Transliteration utilities powered by PyICU and Unidecode.

This module exposes a light-weight wrapper around ICU transliterators for script-to-script conversion alongside ASCII fallback helpers.

Authors

Dimitrij Ray (dimitrij.ray@gdplabs.id)

References

[1] https://unicode-org.github.io/icu/userguide/transforms/general/

SupportedScripts

Bases: StrEnum

Enumerates ICU-supported script targets for transliteration.

get_or_create_transliterator(target_script, source_script=None)

Return an ICU transliterator for the requested script pair.

Parameters:

Name Type Description Default
target_script str | SupportedScripts

Desired output script.

required
source_script str | SupportedScripts | None

Optional source script hint. Defaults to None, which causes ICU to auto-detect the source script.

None

Returns:

Type Description
Transliterator

icu.Transliterator: ICU transliterator instance configured for the requested scripts.

Raises:

Type Description
ValueError

If either script is unsupported.

RuntimeError

If creating the ICU transliterator fails.

to_ascii(text, preserve_case=True)

Convert arbitrary Unicode text to an ASCII representation.

Examples:

from gllm_intl.text.transliteration import to_ascii

to_ascii("Привет мир")
# "Privet mir"

Parameters:

Name Type Description Default
text str

Input text, potentially containing non-ASCII characters.

required
preserve_case bool

Whether to keep the output casing as-is. When False the result is converted to lowercase for case-insensitive comparisons. Defaults to True.

True

Returns:

Name Type Description
str str

ASCII-only text suitable for search indexing and slug generation.

transliterate(text, target_script, source_script=None)
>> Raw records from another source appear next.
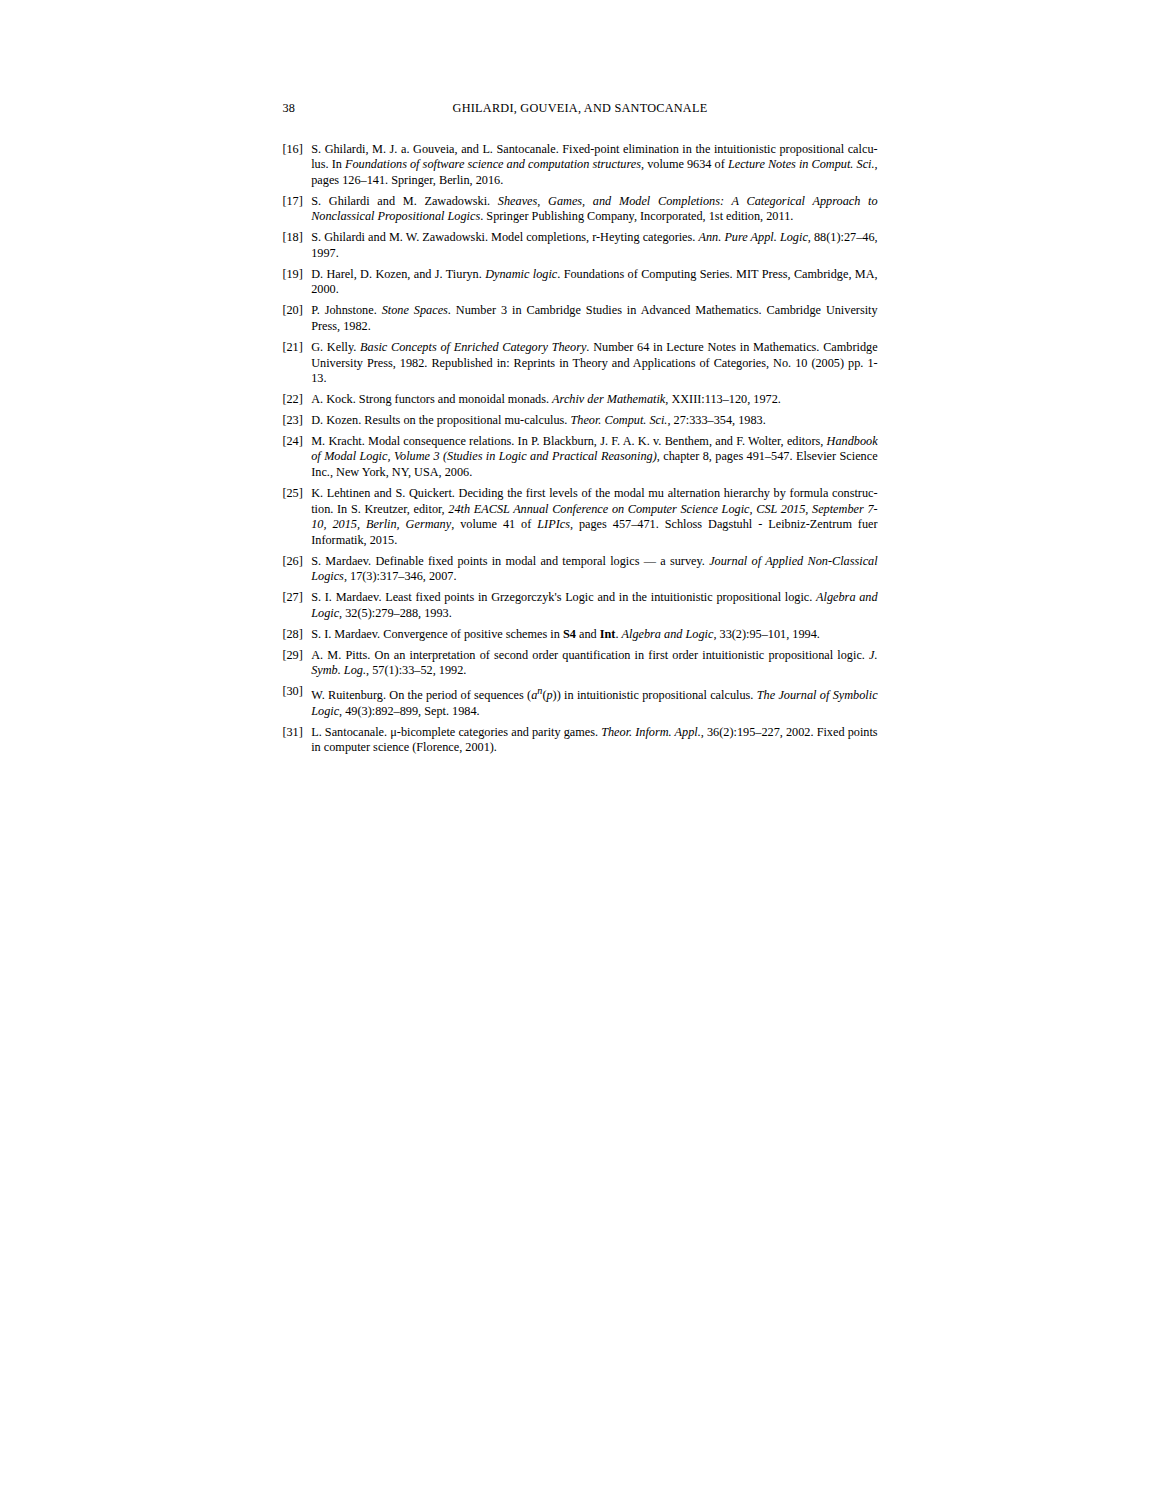38 GHILARDI, GOUVEIA, AND SANTOCANALE
[16] S. Ghilardi, M. J. a. Gouveia, and L. Santocanale. Fixed-point elimination in the intuitionistic propositional calculus. In Foundations of software science and computation structures, volume 9634 of Lecture Notes in Comput. Sci., pages 126–141. Springer, Berlin, 2016.
[17] S. Ghilardi and M. Zawadowski. Sheaves, Games, and Model Completions: A Categorical Approach to Nonclassical Propositional Logics. Springer Publishing Company, Incorporated, 1st edition, 2011.
[18] S. Ghilardi and M. W. Zawadowski. Model completions, r-Heyting categories. Ann. Pure Appl. Logic, 88(1):27–46, 1997.
[19] D. Harel, D. Kozen, and J. Tiuryn. Dynamic logic. Foundations of Computing Series. MIT Press, Cambridge, MA, 2000.
[20] P. Johnstone. Stone Spaces. Number 3 in Cambridge Studies in Advanced Mathematics. Cambridge University Press, 1982.
[21] G. Kelly. Basic Concepts of Enriched Category Theory. Number 64 in Lecture Notes in Mathematics. Cambridge University Press, 1982. Republished in: Reprints in Theory and Applications of Categories, No. 10 (2005) pp. 1-13.
[22] A. Kock. Strong functors and monoidal monads. Archiv der Mathematik, XXIII:113–120, 1972.
[23] D. Kozen. Results on the propositional mu-calculus. Theor. Comput. Sci., 27:333–354, 1983.
[24] M. Kracht. Modal consequence relations. In P. Blackburn, J. F. A. K. v. Benthem, and F. Wolter, editors, Handbook of Modal Logic, Volume 3 (Studies in Logic and Practical Reasoning), chapter 8, pages 491–547. Elsevier Science Inc., New York, NY, USA, 2006.
[25] K. Lehtinen and S. Quickert. Deciding the first levels of the modal mu alternation hierarchy by formula construction. In S. Kreutzer, editor, 24th EACSL Annual Conference on Computer Science Logic, CSL 2015, September 7-10, 2015, Berlin, Germany, volume 41 of LIPIcs, pages 457–471. Schloss Dagstuhl - Leibniz-Zentrum fuer Informatik, 2015.
[26] S. Mardaev. Definable fixed points in modal and temporal logics — a survey. Journal of Applied Non-Classical Logics, 17(3):317–346, 2007.
[27] S. I. Mardaev. Least fixed points in Grzegorczyk's Logic and in the intuitionistic propositional logic. Algebra and Logic, 32(5):279–288, 1993.
[28] S. I. Mardaev. Convergence of positive schemes in S4 and Int. Algebra and Logic, 33(2):95–101, 1994.
[29] A. M. Pitts. On an interpretation of second order quantification in first order intuitionistic propositional logic. J. Symb. Log., 57(1):33–52, 1992.
[30] W. Ruitenburg. On the period of sequences (an(p)) in intuitionistic propositional calculus. The Journal of Symbolic Logic, 49(3):892–899, Sept. 1984.
[31] L. Santocanale. μ-bicomplete categories and parity games. Theor. Inform. Appl., 36(2):195–227, 2002. Fixed points in computer science (Florence, 2001).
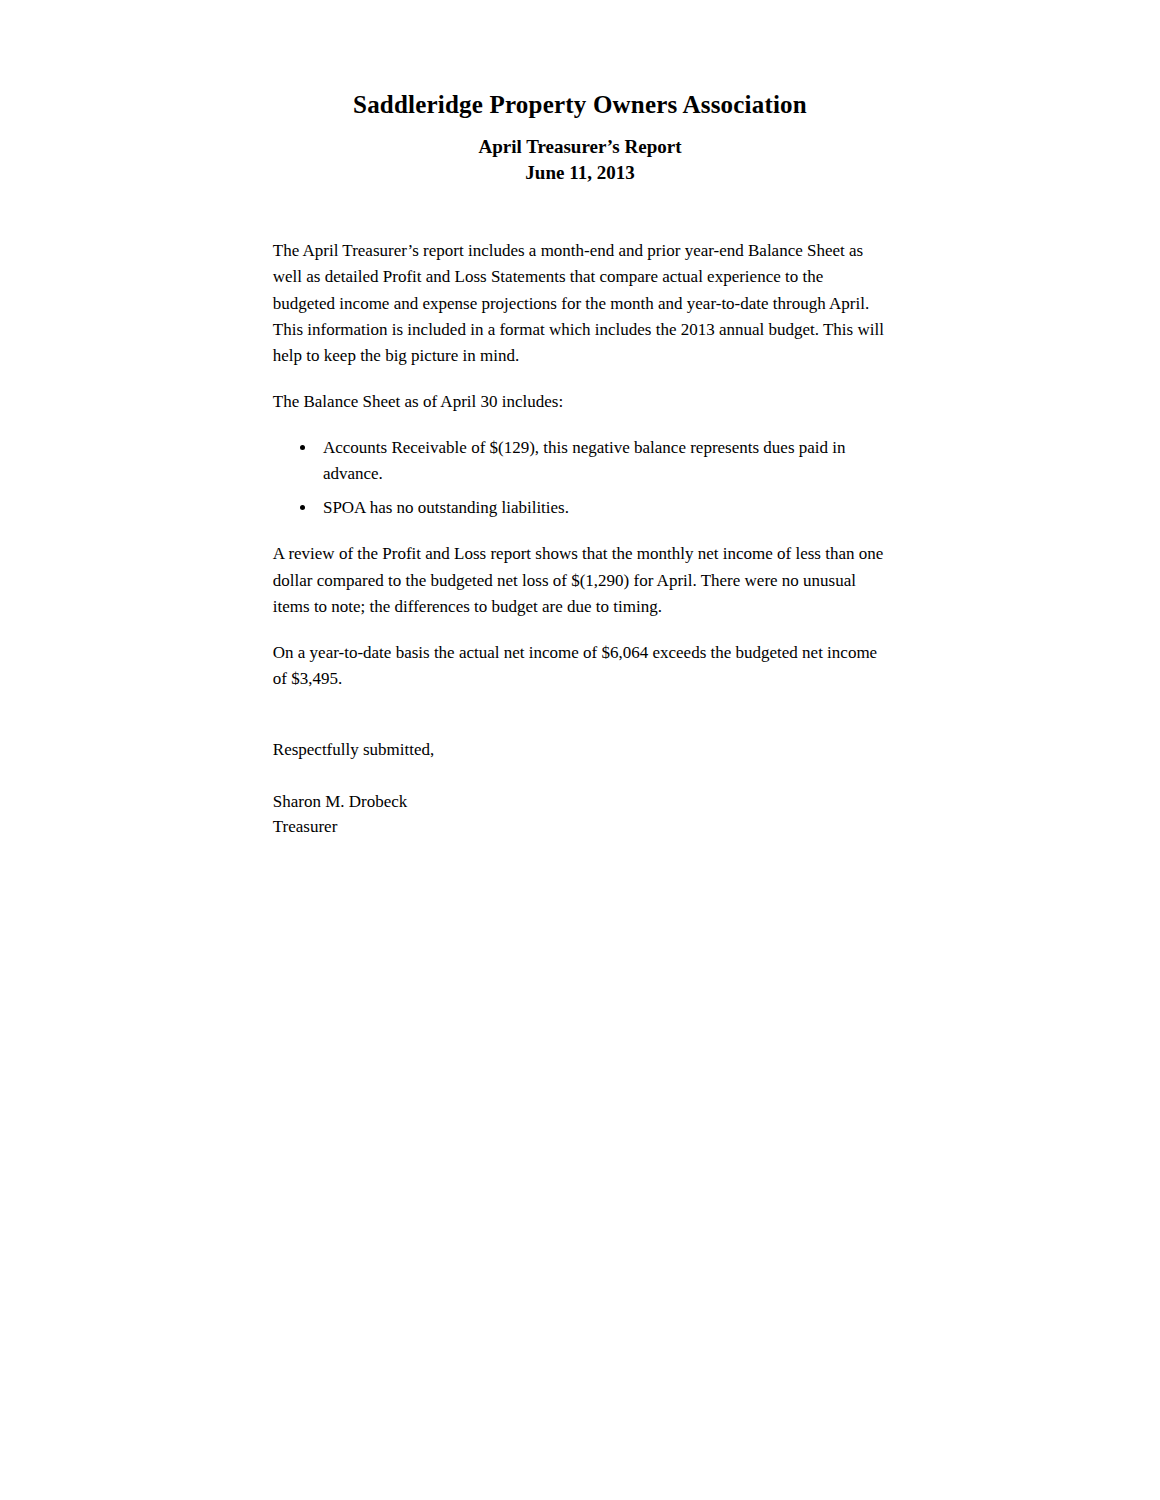Saddleridge Property Owners Association
April Treasurer’s Report
June 11, 2013
The April Treasurer’s report includes a month-end and prior year-end Balance Sheet as well as detailed Profit and Loss Statements that compare actual experience to the budgeted income and expense projections for the month and year-to-date through April. This information is included in a format which includes the 2013 annual budget. This will help to keep the big picture in mind.
The Balance Sheet as of April 30 includes:
Accounts Receivable of $(129), this negative balance represents dues paid in advance.
SPOA has no outstanding liabilities.
A review of the Profit and Loss report shows that the monthly net income of less than one dollar compared to the budgeted net loss of $(1,290) for April. There were no unusual items to note; the differences to budget are due to timing.
On a year-to-date basis the actual net income of $6,064 exceeds the budgeted net income of $3,495.
Respectfully submitted,
Sharon M. Drobeck
Treasurer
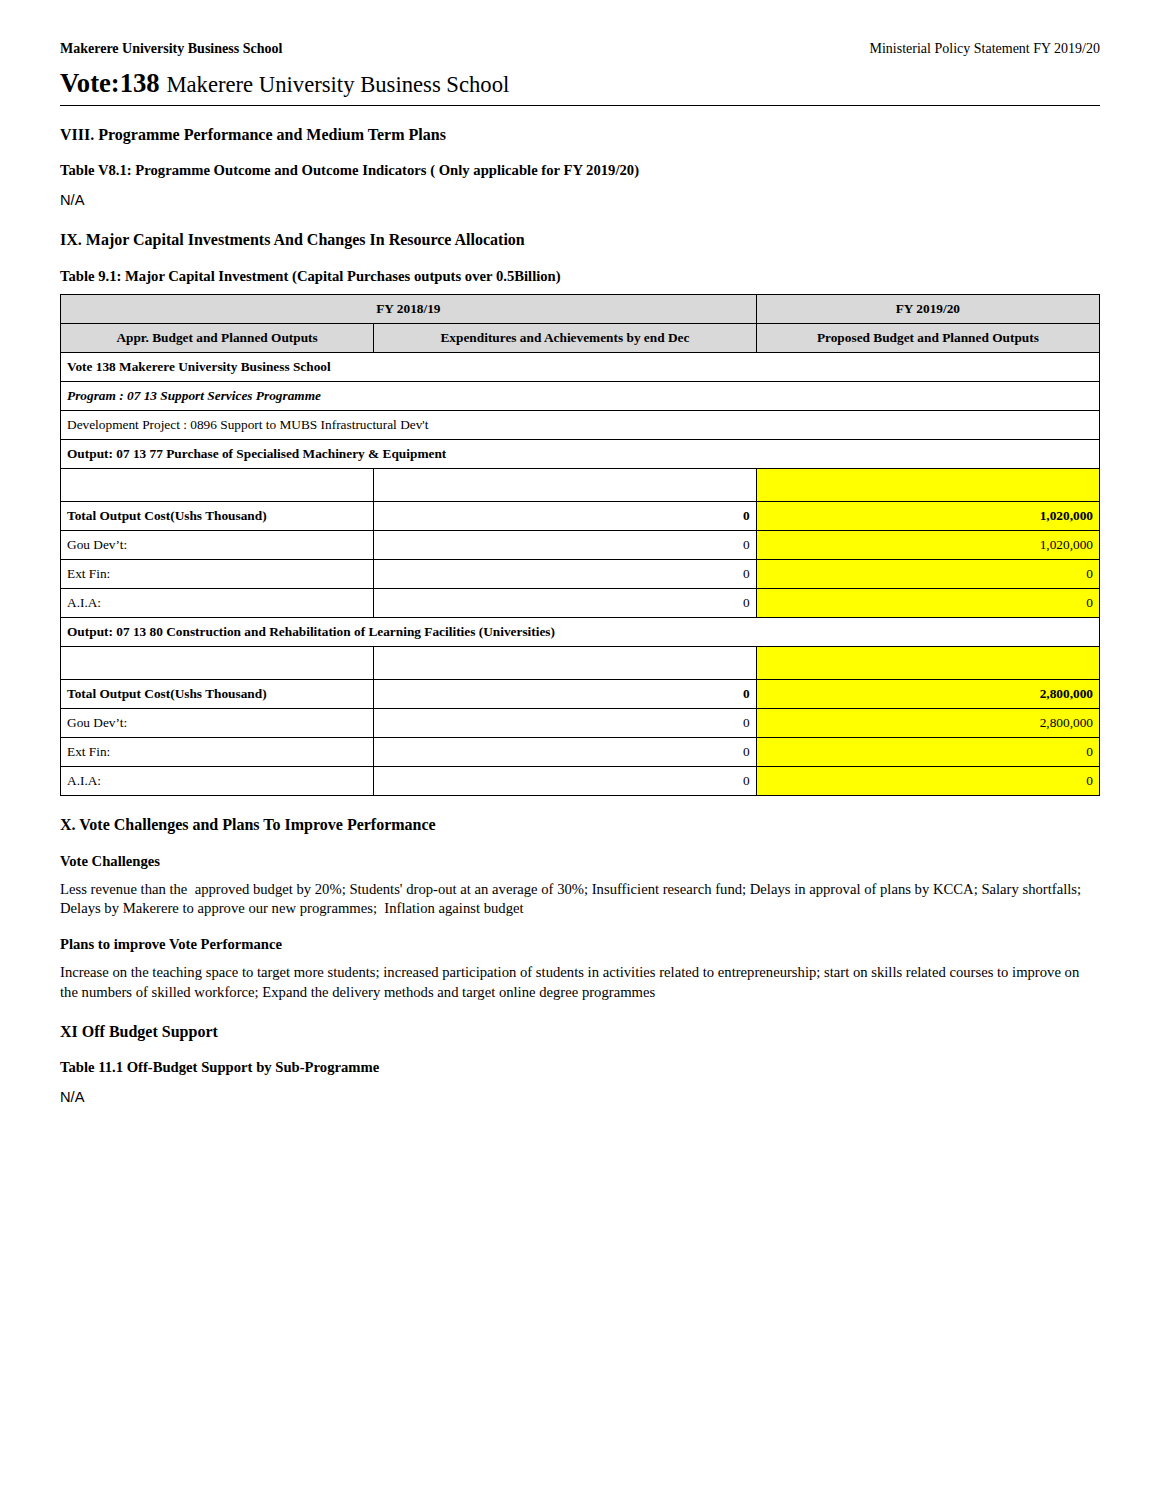Makerere University Business School
Ministerial Policy Statement FY 2019/20
Vote:138 Makerere University Business School
VIII. Programme Performance and Medium Term Plans
Table V8.1: Programme Outcome and Outcome Indicators ( Only applicable for FY 2019/20)
N/A
IX. Major Capital Investments And Changes In Resource Allocation
Table 9.1: Major Capital Investment (Capital Purchases outputs over 0.5Billion)
| FY 2018/19 | FY 2019/20 |
| --- | --- |
| Appr. Budget and Planned Outputs | Expenditures and Achievements by end Dec | Proposed Budget and Planned Outputs |
| Vote 138 Makerere University Business School |
| Program : 07 13 Support Services Programme |
| Development Project : 0896 Support to MUBS Infrastructural Dev't |
| Output: 07 13 77 Purchase of Specialised Machinery & Equipment |
| Total Output Cost(Ushs Thousand) | 0 | 1,020,000 |
| Gou Dev’t: | 0 | 1,020,000 |
| Ext Fin: | 0 | 0 |
| A.I.A: | 0 | 0 |
| Output: 07 13 80 Construction and Rehabilitation of Learning Facilities (Universities) |
| Total Output Cost(Ushs Thousand) | 0 | 2,800,000 |
| Gou Dev’t: | 0 | 2,800,000 |
| Ext Fin: | 0 | 0 |
| A.I.A: | 0 | 0 |
X. Vote Challenges and Plans To Improve Performance
Vote Challenges
Less revenue than the approved budget by 20%; Students' drop-out at an average of 30%; Insufficient research fund; Delays in approval of plans by KCCA; Salary shortfalls; Delays by Makerere to approve our new programmes; Inflation against budget
Plans to improve Vote Performance
Increase on the teaching space to target more students; increased participation of students in activities related to entrepreneurship; start on skills related courses to improve on the numbers of skilled workforce; Expand the delivery methods and target online degree programmes
XI Off Budget Support
Table 11.1 Off-Budget Support by Sub-Programme
N/A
Transliterate text between supported writing systems.

Examples:

from gllm_intl.text.transliteration import transliterate

transliterate("Привет мир", "LATIN", "CYRILLIC")
# "Privet mir"

Parameters:

Name Type Description Default
text str

Source text to convert. Empty strings return empty strings.

required
target_script str | SupportedScripts

Desired output script. Must belong to SupportedScripts.

required
source_script str | SupportedScripts | None

Optional source script hint. Defaults to None, which causes ICU to auto-detect the source script.

None

Returns:

Name Type Description
str str

Transliterated text. Characters without matches remain unchanged.

Raises:

Type Description
ValueError

If provided scripts are unsupported.

RuntimeError

If ICU transliterator creation fails.